History Repeating: Remembering Rupert Square

Norvin Dickson recalls the owner of Daly’s Grocery Store as a “big heavy-set guy. He must have weighed 300 pounds.”

 

RUPERT – The People’s Market, Culley Woolford Inc., Buttcane Furniture, Carter Cleaners and Tailors.

All made up the Rupert Square during the 1930s. And all advertised on a backdrop used by the Jackson Mormon Church. At the time, the church badly needed such a device for its productions and asked merchants to pay $2 to have their names emblazoned on the backdrop. An artist volunteered to paint the ads on the backdrop for free.

In the center of the backdrop is picture of a winding road running around what’s assumed to be the Snake River. The old Ford dealership, the Minidoka County Motor Company, and the precursor of Goode Motor, advertises on a sign along the road.

You may have noticed the old backdrop as you walked into the history building during the annual Minidoka County Fair. The backdrop was given to the Minidoka County Fair Board several years ago by a family that discovered it after turning the old church into a home.

Long-time Rupert resident, Norvin Dickson, 91, visited the building Monday and fondly recalled the business owners who bought advertising on the screen. He especially remembered his uncle Lou Dickson’s People’s Market

“It was my Dad’s brother’s store. He started it in the 1920s. My parents shopped there,” he said.

He also recalled Buttcane Furniture. As a newlywed, Dickson visited the store sorely in need of some furniture. He had only $7 in his pocket.

“I was the brokest guy in the country,” Dickson recalled.

One of the Buttcane brothers solved the problem.

“He said ‘I know your Dad. You can have anything in the store. I bought a couch for $3. It wasn’t new; it was pretty tired,” Dickson said.

And then there was Daley’s Grocery Store.

“The owner was a big heavy-set guy. He must have weighed 300 pounds,” Dickson said.

H.P. Lewis owned Potatoes, Beans and Seeds of Rupert. Lewis was an exceptionally tall man.

“He always wore a suit. We used to call him ‘Mr. High Pockets,’” he said.

Joe George, “The Tire and Battery Man” sold and repaired Bosch Radios.

“He was an ornery rascal. He liked to go to the pool hall and give free advice to people. He gave some advice to one guy who didn’t like it. Joe George picked up a chair and threw it over his head. He put the man in the hospital, and he got put in jail for a while,” Dickson said.

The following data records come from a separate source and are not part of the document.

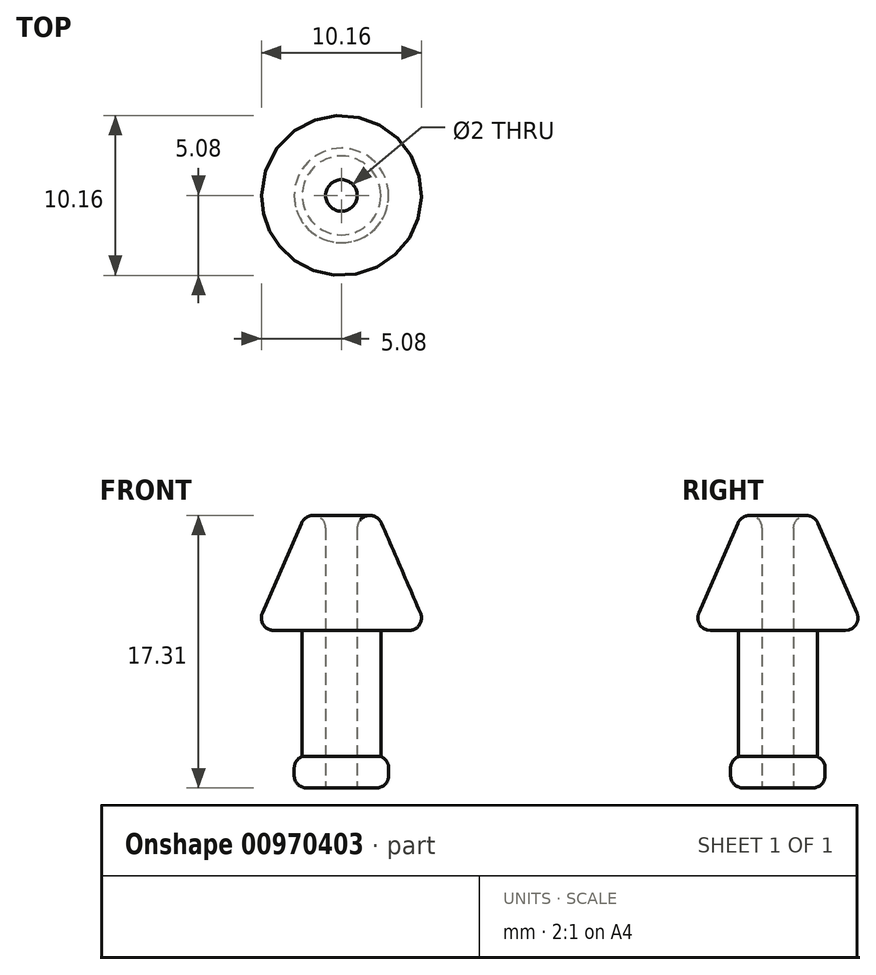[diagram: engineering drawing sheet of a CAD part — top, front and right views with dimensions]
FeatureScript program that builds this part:
annotation { "Feature Type Name" : "Feature", "Feature Type Description" : "" }
export const myFeature = defineFeature(function(context is Context, id is Id, definition is map)
    precondition{}
    {
        {
            var Q0;
            Q0=qCreatedBy(makeId("Front.planeOp"),FACE);
            var sketch = newSketch(context, id + "F0", { "sketchPlane" : qUnion([Q0])});
            skLineSegment(sketch, "E0", {"start": v(0, 0) * mm, "end": v(-2.5, 0) * mm, "construction": true});
            skLineSegment(sketch, "E1", {"start": v(0, 0) * mm, "end": v(-1, 0) * mm, "construction": true});
            skLineSegment(sketch, "E2", {"start": v(0, 0) * mm, "end": v(0, 26.78) * mm, "construction": true});
            skLineSegment(sketch, "E3", {"start": v(-1, 0) * mm, "end": v(-2.5, 0) * mm});
            skLineSegment(sketch, "E4", {"start": v(-2.5, 0) * mm, "end": v(-2.5, 10) * mm});
            skLineSegment(sketch, "E5", {"start": v(-2.5, 10) * mm, "end": v(-5.5, 10) * mm});
            skLineSegment(sketch, "E6", {"start": v(-5.5, 10) * mm, "end": v(-2.5, 16.92) * mm});
            skLineSegment(sketch, "E7", {"start": v(-2.5, 16.92) * mm, "end": v(-1, 18.7) * mm});
            skLineSegment(sketch, "E8", {"start": v(-1, 18.7) * mm, "end": v(-1, 0) * mm});
            skLineSegment(sketch, "E9", {"start": v(-2.5, 0) * mm, "end": v(-3, 0) * mm});
            skLineSegment(sketch, "E10", {"start": v(-3, 0) * mm, "end": v(-3, 2) * mm});
            skLineSegment(sketch, "E11", {"start": v(-3, 2) * mm, "end": v(-2.5, 2) * mm});
            skSolve(sketch);
        }
        {
            var Q0;
            Q0=makeQuery(id+"F0.imprint","IMPRINT",FACE,{"disambiguationData":[TD([[makeQuery(id+"F0.imprint","IMPRINT",EDGE,{"derivedFrom":sQuery(id+"F0.wireOp",EDGE,"E3")}),-1.0]])]});
            var Q1;
            {var subQ0=sQuery(id+"F0.wireOp",EDGE,"E9");Q1=makeQuery(id+"F0.imprint","IMPRINT",FACE,{"disambiguationData":[TD([[makeQuery(id+"F0.imprint","IMPRINT",EDGE,{"derivedFrom":subQ0}),-1.0]])]});}
            var Q2;
            Q2=sQuery(id+"F0.wireOp",EDGE,"E2");
            revolve(context, id + "F1", {"surfaceOperationType" : NewSurfaceOperationType.NEW, "entities" : qUnion([Q0, Q1]), "axis" : qUnion([Q2]), "revolveType" : RevolveType.FULL});
        }
        {
            var Q0;
            Q0=makeQuery(id+"F1.opRevolve","SWEPT_EDGE",EDGE,{"disambiguationData":[OSD([sQuery(id+"F0.wireOp",EDGE,"E6"),sQuery(id+"F0.wireOp",EDGE,"E7")])]});
            var Q1;
            Q1=makeQuery(id+"F1.opRevolve","SWEPT_EDGE",EDGE,{"disambiguationData":[OSD([sQuery(id+"F0.wireOp",EDGE,"E5"),sQuery(id+"F0.wireOp",EDGE,"E6")])]});
            var Q2;
            Q2=makeQuery(id+"F1.opRevolve","SWEPT_EDGE",EDGE,{"disambiguationData":[OSD([sQuery(id+"F0.wireOp",EDGE,"E7"),sQuery(id+"F0.wireOp",EDGE,"E8")])]});
            var Q3;
            Q3=makeQuery(id+"F1.opRevolve","SWEPT_EDGE",EDGE,{"disambiguationData":[OSD([sQuery(id+"F0.wireOp",EDGE,"E10"),sQuery(id+"F0.wireOp",EDGE,"E11")])]});
            var Q4;
            Q4=makeQuery(id+"F1.opRevolve","SWEPT_EDGE",EDGE,{"disambiguationData":[OSD([sQuery(id+"F0.wireOp",EDGE,"E9"),sQuery(id+"F0.wireOp",EDGE,"E10")])]});
            fillet(context, id + "F2", {"entities" : qUnion([Q0, Q1, Q2, Q3, Q4]), "radius" : .8 * mm, "tangentPropagation" : true, "allowEdgeOverflow" : false});
        }
    });
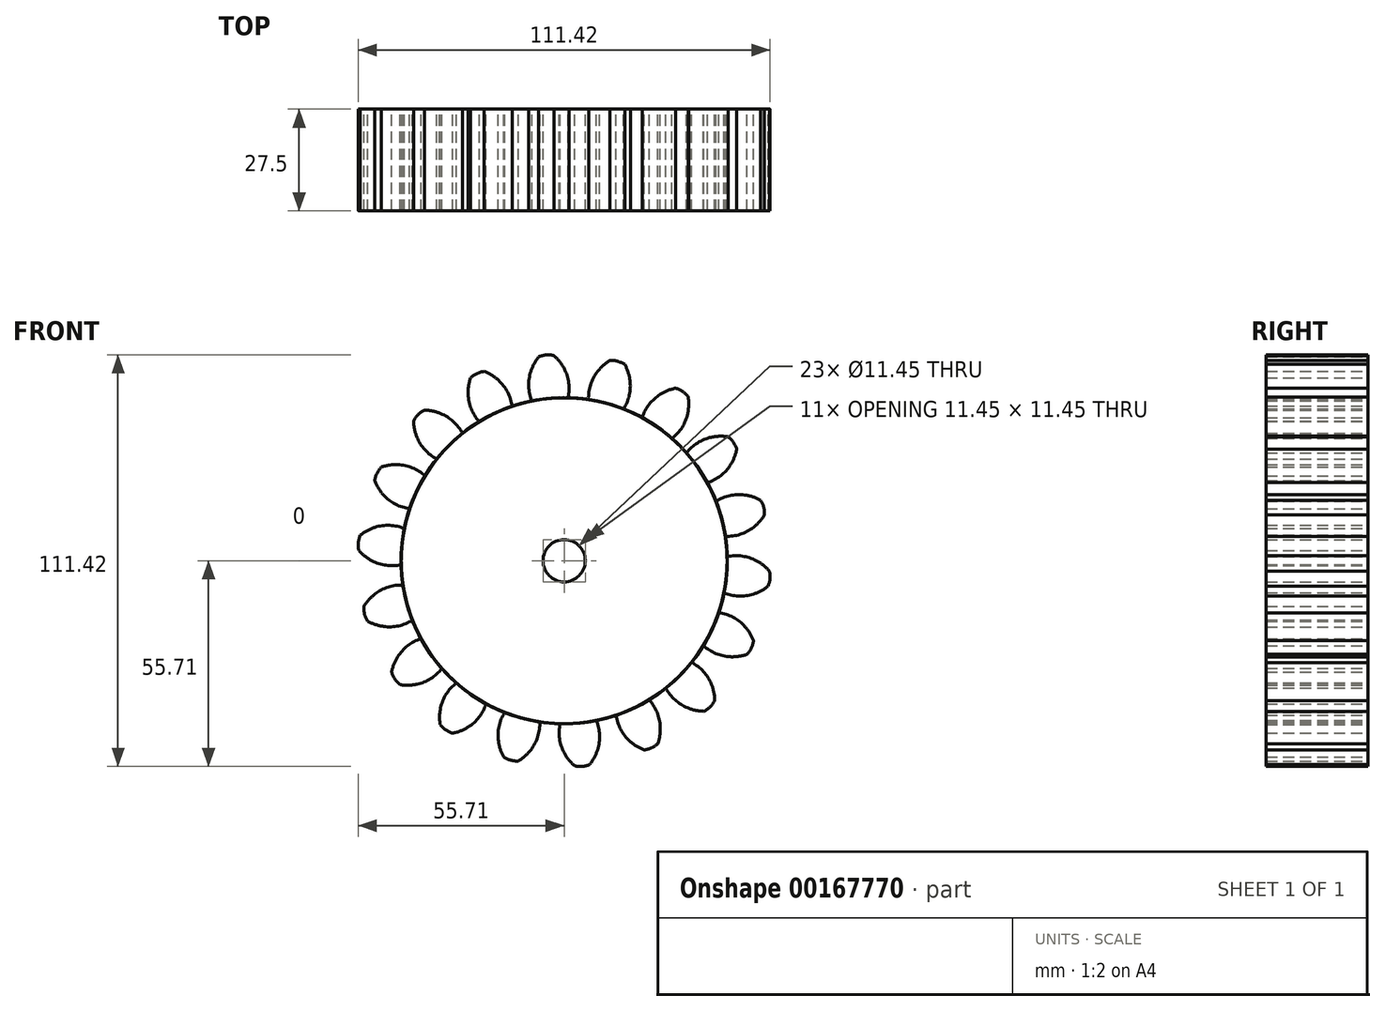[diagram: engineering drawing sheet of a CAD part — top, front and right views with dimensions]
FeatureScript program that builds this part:
annotation { "Feature Type Name" : "Feature", "Feature Type Description" : "" }
export const myFeature = defineFeature(function(context is Context, id is Id, definition is map)
    precondition{}
    {
        {
            var Q0;
            Q0=qCreatedBy(makeId("Front.planeOp"),FACE);
            var sketch = newSketch(context, id + "F0", { "sketchPlane" : qUnion([Q0])});
            skCircle(sketch, "E0", {"center": v(0, 0) * mm, "radius": 58.43 * mm, "construction": true});
            skCircle(sketch, "E1", {"center": v(0, 0) * mm, "radius": 52 * mm, "construction": true});
            skCircle(sketch, "E2", {"center": v(0, 0) * mm, "radius": 44.12 * mm});
            skLineSegment(sketch, "E3", {"start": v(0, 0) * mm, "end": v(-6.54, 74.71) * mm});
            skLineSegment(sketch, "E4", {"start": v(-6.54, 74.71) * mm, "end": v(0, 0) * mm, "construction": true});
            skLineSegment(sketch, "E5", {"start": v(0, 0) * mm, "end": v(0, 75) * mm, "construction": true});
            skLineSegment(sketch, "E6", {"start": v(0, 52) * mm, "end": v(-127.38, -3.02) * mm, "construction": true});
            skLineSegment(sketch, "E7", {"start": v(0, 52) * mm, "end": v(-142.61, 43.63) * mm, "construction": true});
            skCircle(sketch, "E8", {"center": v(0, 0) * mm, "radius": 47.74 * mm, "construction": true});
            skCircle(sketch, "E9", {"center": v(0, 52) * mm, "radius": 12 * mm, "construction": true});
            skArc(sketch, "E10", {"start": v(-7.14, 58) * mm, "mid": v(-18.4, 37.34) * mm, "end": v(0, 52) * mm, "construction": true});
            skArc(sketch, "E11", {"start": v(1.07, 44.11) * mm, "mid": v(1.24, 48.15) * mm, "end": v(0, 52) * mm});
            skArc(sketch, "E12", {"start": v(0, 52) * mm, "mid": v(-1.23, 53.9) * mm, "end": v(-2.78, 55.53) * mm});
            skArc(sketch, "E13.MirrorCS", {"start": v(-9.03, 51.21) * mm, "mid": v(-8.14, 53.3) * mm, "end": v(-6.88, 55.19) * mm});
            skArc(sketch, "E14.MirrorCS", {"start": v(-8.72, 43.25) * mm, "mid": v(-9.58, 47.2) * mm, "end": v(-9.03, 51.21) * mm});
            skPoint(sketch, "E15.orphan", {"position": v(-3.04, 58.35) * mm});
            skArc(sketch, "E16", {"start": v(-2.78, 55.53) * mm, "mid": v(-4.86, 55.69) * mm, "end": v(-6.88, 55.19) * mm});
            skArc(sketch, "E17.trimOffspring", {"start": v(-5, 57.07) * mm, "mid": v(-4.98, 57.08) * mm, "end": v(-4.97, 57.09) * mm});
            skArc(sketch, "E18.trimOffspring", {"start": v(-4.97, 57.09) * mm, "mid": v(-4.98, 57.1) * mm, "end": v(-5, 57.1) * mm, "construction": true});
            skSolve(sketch);
        }
        {
            var Q0;
            Q0 = qSketchRegion(id + "F0", true);
            extrude(context, id + "F1", {"entities" : qUnion([Q0]), "depth" : 25 * mm});
        }
        {
            var Q0;
            Q0=makeQuery(id+"F1.opExtrude","CAP_FACE",FACE,{"disambiguationData":[OSD([sQuery(id+"F0.wireOp",EDGE,"E2"),sQuery(id+"F0.wireOp",EDGE,"E11"),sQuery(id+"F0.wireOp",EDGE,"E12"),sQuery(id+"F0.wireOp",EDGE,"E13.MirrorCS"),sQuery(id+"F0.wireOp",EDGE,"E14.MirrorCS"),sQuery(id+"F0.wireOp",EDGE,"E16")])],"isStart":false});
            extrude(context, id + "F2", {"entities" : qUnion([Q0]), "operationType" : NewBodyOperationType.ADD, "endBound" : BoundingType.SYMMETRIC, "depth" : 5 * mm});
        }
        {
            var Q0;
            Q0=makeQuery(id+"F1.opExtrude","SWEPT_BODY",BODY,{"disambiguationData":[OSD([sQuery(id+"F0.wireOp",EDGE,"E2"),sQuery(id+"F0.wireOp",EDGE,"E11"),sQuery(id+"F0.wireOp",EDGE,"E12"),sQuery(id+"F0.wireOp",EDGE,"E13.MirrorCS"),sQuery(id+"F0.wireOp",EDGE,"E14.MirrorCS"),sQuery(id+"F0.wireOp",EDGE,"E16")])]});
            var Q1;
            {var subQ0=sQuery(id+"F0.wireOp",EDGE,"E2");Q1=makeQuery(id+"F2.boolean.opBoolean","MERGE",FACE,{"derivedFrom":[makeQuery(id+"F1.opExtrude","SWEPT_FACE",FACE,{"disambiguationData":[OSD([subQ0])]}),makeQuery(id+"F2.opExtrude","SWEPT_FACE",FACE,{"disambiguationData":[OSD([subQ0])]})]});}
            circularPattern(context, id + "F3", {"entities" : qUnion([Q0]), "axis" : qUnion([Q1]), "angle" : 20 * degree, "instanceCount" : 23});
        }
        {
            var Q0;
            Q0=makeQuery(id+"F1.opExtrude","CAP_FACE",FACE,{"disambiguationData":[OSD([sQuery(id+"F0.wireOp",EDGE,"E2"),sQuery(id+"F0.wireOp",EDGE,"E11"),sQuery(id+"F0.wireOp",EDGE,"E12"),sQuery(id+"F0.wireOp",EDGE,"E13.MirrorCS"),sQuery(id+"F0.wireOp",EDGE,"E14.MirrorCS"),sQuery(id+"F0.wireOp",EDGE,"E16")])],"isStart":true});
            var sketch = newSketch(context, id + "F4", { "sketchPlane" : qUnion([Q0])});
            skCircle(sketch, "E19", {"center": v(0, 0) * mm, "radius": 5.72 * mm});
            skCircle(sketch, "E20", {"center": v(0, 9.27) * mm, "radius": 1.26 * mm});
            skSolve(sketch);
        }
        {
            var Q0;
            Q0=makeQuery(id+"F4.imprint","IMPRINT",FACE,{"disambiguationData":[TD([[makeQuery(id+"F4.imprint","IMPRINT",EDGE,{"derivedFrom":sQuery(id+"F4.wireOp",EDGE,"E19")}),1.0]])]});
            extrude(context, id + "F5", {"entities" : qUnion([Q0]), "operationType" : NewBodyOperationType.REMOVE, "endBound" : BoundingType.THROUGH_ALL, "oppositeDirection" : true, "depth" : 25 * mm});
        }
    });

Dickson recalled visiting the Wilson Theatre that also advertised on the backdrop. It cost just 10 cents to go to the show.

“Well, a dime used to be pretty big then,” he said.

Dickson often delivered handbills advertising for the shows.

“I got two free tickets into the show,” Dickson said.

He also recalled sneaking into the Wilson on occasion.

“We got through the coal shoots into the back, crawled under the curtains and watched the show for nothing,” he confessed.

The Rupert Police eventually put an end to it.

“The last time we did that, the lights came on (catching us) and two deputies said ‘there will be no more of this’,” Dickson said.

Ed Schoenhal owned Auto Body and Fender Shop. During the war, he had the only new truck in Idaho for sale. Dickson and his father hauled milk for a Jerome Co-Op and needed the truck for work.

“You had to apply for it. I had my name in for a new truck. I had to pay 17 months storage on the truck. It was 1941, and it cost me $1,700. It broke me and my Dad both,” he recalled.

Also on the Square was the Rupert Drug Company, The Rexall Store. At one time, the store gave away 12 Kodak Box Cameras, and, Dickson received one such camera. Dickson also recalled Whitehead Furniture, the Boise Payette Lumber Company and D.L. Carlson Coal and Seed that gave away free calendars every year.

“My Mom always sent me in once a year for a calendar. Mr. Carlson was a very fine old gentleman. He was quite a credit to the community,” Dickson said.

Dickson recalled the owner of Rupert Electric Company named Victor who sold everything from radios to garden supplies.

“At one time he was a probate judge,” he said.

And then there was the Rupert Bakery.

“The owner would sell us a whole sack full of bakery stuff for a dime,” he said.

This article was originally printed Aug. 13, 2009.